There are 3 Jupyter Notebooks:
- Data_Exploration_Preparation
- ML_Pipeline
- Run_Test_Set
Table of Contents
-
Import and inspect dataset
-
Protein Embedding
- Embed Uniprot IDs using ProtT5 model (prottrans_t5_xl_u50)
-
Molecule Embedding
- Get SMILES representation from PubChem
- Convert SMILES to Embedding
- RDKit for Morgan Fingerprints
- Alternative option, using BERT model (not used in current solution)
-
Preparing data for Machine Learning Pipeline
- Normalizing and saving embedded data
LGBM model gets trained on 80% of the data and performs as follows on the held out 20%:
- Best number of estimators: 215
- Mean Squared Error: 391223160770.29596
- R^2 Score: 0.1777882974932672
A new test set can be loaded and predictions can be made using the trained model.

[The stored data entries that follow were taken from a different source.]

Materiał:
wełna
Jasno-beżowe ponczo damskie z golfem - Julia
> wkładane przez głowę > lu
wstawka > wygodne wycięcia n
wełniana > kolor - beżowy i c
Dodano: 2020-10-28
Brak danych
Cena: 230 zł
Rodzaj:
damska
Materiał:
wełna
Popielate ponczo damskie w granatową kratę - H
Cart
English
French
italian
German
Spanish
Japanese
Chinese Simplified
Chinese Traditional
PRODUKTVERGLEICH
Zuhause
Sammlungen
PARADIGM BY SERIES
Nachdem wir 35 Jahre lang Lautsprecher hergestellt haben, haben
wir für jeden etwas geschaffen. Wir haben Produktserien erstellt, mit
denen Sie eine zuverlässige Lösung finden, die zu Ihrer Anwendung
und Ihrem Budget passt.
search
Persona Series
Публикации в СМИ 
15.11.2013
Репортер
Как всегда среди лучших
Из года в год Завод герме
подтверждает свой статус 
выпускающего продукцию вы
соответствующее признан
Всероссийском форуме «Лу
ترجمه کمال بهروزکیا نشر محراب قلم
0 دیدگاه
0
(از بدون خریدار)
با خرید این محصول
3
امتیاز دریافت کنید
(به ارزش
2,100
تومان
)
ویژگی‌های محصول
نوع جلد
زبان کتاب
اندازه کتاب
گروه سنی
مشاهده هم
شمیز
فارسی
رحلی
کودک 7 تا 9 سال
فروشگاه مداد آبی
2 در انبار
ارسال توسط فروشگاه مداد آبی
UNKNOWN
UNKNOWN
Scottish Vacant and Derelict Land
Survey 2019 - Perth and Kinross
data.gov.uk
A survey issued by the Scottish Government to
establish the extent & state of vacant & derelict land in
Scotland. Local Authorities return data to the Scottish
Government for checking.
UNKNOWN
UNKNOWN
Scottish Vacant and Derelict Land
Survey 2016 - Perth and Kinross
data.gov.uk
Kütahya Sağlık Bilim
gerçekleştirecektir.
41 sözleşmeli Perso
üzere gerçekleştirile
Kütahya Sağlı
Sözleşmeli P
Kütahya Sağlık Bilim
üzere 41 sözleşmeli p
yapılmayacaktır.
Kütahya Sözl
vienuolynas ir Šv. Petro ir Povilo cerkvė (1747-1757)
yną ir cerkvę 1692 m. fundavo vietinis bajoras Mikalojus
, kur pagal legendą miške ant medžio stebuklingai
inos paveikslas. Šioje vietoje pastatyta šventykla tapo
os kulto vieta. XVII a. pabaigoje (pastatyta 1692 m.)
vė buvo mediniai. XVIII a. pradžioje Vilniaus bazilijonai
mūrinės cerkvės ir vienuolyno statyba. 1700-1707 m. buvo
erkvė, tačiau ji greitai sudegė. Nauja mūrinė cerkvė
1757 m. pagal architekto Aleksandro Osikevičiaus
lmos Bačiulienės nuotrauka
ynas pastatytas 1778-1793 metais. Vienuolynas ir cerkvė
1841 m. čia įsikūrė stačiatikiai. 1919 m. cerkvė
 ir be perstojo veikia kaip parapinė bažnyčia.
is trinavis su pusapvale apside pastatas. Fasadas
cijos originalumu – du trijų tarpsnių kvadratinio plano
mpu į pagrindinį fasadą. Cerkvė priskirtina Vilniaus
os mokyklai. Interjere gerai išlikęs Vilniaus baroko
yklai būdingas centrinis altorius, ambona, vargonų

An R² score of 0.177 is relatively low but indicates that the model is capturing some signal from the data. Further optimization and exploration are necessary to improve performance.
Cross-validation should be conducted to validate and generalize this performance. Additional analysis can determine whether using estimated or non-estimated KIBA scores impacts the model's performance.
Feature Engineering
- Incorporate additional features such as Kd, Ki, and IC50 scores.
Enhanced Embeddings
- Experiment with more informative embeddings, such as:
- PubChem10M_SMILES_BERT
- DeepChem
- AlphaFold embeddings
- ProtTrans
Implement deep learning techniques, including:
- Graph Neural Networks (GNNs) for representing molecular and protein structures.
- End-to-end models for drug-target binding prediction, such as DeepAffinity.
By incorporating these strategies, the model's performance can likely be enhanced, leading to more robust predictions.